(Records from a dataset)

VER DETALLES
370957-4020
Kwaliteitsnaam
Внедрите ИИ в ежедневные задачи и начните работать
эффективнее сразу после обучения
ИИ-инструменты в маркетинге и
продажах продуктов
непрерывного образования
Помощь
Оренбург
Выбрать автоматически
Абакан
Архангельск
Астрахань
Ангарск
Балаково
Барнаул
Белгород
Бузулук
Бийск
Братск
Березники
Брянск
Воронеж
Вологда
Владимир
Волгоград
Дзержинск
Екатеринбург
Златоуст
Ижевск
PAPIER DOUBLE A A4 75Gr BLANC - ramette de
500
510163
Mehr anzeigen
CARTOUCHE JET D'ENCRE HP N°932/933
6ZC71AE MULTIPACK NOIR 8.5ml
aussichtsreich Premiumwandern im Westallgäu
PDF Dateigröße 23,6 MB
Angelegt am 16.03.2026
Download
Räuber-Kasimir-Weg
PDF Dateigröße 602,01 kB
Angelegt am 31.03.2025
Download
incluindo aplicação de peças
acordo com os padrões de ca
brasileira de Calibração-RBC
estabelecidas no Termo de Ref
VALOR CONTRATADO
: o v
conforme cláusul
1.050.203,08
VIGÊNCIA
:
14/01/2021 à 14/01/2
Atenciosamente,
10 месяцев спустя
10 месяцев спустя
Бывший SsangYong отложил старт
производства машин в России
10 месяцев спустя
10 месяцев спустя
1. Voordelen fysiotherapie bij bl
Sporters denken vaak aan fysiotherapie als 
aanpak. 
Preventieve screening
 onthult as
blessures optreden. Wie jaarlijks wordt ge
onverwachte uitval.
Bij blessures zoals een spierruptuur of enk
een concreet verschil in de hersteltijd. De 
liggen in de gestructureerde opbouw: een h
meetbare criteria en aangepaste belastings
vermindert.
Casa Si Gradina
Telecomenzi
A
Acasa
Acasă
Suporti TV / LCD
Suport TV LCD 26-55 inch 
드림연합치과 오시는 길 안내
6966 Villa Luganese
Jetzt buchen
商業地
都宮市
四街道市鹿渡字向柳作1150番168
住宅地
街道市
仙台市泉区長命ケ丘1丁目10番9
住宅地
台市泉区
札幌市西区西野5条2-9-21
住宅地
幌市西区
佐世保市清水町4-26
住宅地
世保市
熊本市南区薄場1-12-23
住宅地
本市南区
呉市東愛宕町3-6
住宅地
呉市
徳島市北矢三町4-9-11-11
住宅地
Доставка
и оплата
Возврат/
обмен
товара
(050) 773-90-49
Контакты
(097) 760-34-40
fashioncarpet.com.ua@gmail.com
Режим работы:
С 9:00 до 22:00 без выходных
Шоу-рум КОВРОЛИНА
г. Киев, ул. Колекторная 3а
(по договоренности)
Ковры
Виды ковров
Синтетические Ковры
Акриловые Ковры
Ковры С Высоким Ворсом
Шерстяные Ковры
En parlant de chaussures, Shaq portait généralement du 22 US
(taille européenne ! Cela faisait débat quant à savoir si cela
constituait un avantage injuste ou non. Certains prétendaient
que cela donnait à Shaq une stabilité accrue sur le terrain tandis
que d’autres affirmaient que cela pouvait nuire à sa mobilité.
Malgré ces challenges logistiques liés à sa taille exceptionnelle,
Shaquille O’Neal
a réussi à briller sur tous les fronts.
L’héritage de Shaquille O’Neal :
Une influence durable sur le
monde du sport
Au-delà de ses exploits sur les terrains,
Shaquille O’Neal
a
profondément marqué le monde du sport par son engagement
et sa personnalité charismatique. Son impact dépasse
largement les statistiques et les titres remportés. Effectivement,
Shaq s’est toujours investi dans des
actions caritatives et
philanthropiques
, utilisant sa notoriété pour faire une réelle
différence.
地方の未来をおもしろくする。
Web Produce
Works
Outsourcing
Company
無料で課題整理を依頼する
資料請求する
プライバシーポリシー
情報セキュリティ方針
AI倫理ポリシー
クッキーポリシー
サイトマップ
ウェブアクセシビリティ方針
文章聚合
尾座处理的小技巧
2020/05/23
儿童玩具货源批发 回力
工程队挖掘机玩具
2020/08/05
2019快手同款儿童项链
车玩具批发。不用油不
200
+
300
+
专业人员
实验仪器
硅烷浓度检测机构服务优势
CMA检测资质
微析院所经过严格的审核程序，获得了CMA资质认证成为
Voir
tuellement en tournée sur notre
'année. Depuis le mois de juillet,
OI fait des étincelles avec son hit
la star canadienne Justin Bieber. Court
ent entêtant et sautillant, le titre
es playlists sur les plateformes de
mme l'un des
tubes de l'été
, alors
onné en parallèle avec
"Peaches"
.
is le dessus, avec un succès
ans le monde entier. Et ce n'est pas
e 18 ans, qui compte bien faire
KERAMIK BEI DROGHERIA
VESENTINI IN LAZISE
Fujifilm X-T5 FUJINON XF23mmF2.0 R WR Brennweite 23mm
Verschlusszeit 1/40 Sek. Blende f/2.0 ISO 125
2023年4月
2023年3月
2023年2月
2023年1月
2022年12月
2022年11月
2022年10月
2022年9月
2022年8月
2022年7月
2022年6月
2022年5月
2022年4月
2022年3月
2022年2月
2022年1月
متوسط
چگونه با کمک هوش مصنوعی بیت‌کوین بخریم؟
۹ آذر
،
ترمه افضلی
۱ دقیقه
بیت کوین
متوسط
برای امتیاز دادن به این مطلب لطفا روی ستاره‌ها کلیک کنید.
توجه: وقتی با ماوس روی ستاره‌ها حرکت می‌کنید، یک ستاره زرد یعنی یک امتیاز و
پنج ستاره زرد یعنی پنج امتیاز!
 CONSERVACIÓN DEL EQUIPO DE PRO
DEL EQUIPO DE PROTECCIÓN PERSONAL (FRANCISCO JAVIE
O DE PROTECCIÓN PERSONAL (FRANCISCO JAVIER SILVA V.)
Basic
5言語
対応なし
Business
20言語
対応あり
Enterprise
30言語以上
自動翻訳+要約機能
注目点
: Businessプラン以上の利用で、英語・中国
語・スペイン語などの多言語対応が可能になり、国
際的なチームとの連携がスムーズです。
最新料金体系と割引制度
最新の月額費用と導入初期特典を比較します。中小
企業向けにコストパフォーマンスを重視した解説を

▸ Task objective:
Would you please copy all lines in the data that contain the word "Dateigröße"?

▸ Response area:
PDF Dateigröße 23,6 MB
PDF Dateigröße 602,01 kB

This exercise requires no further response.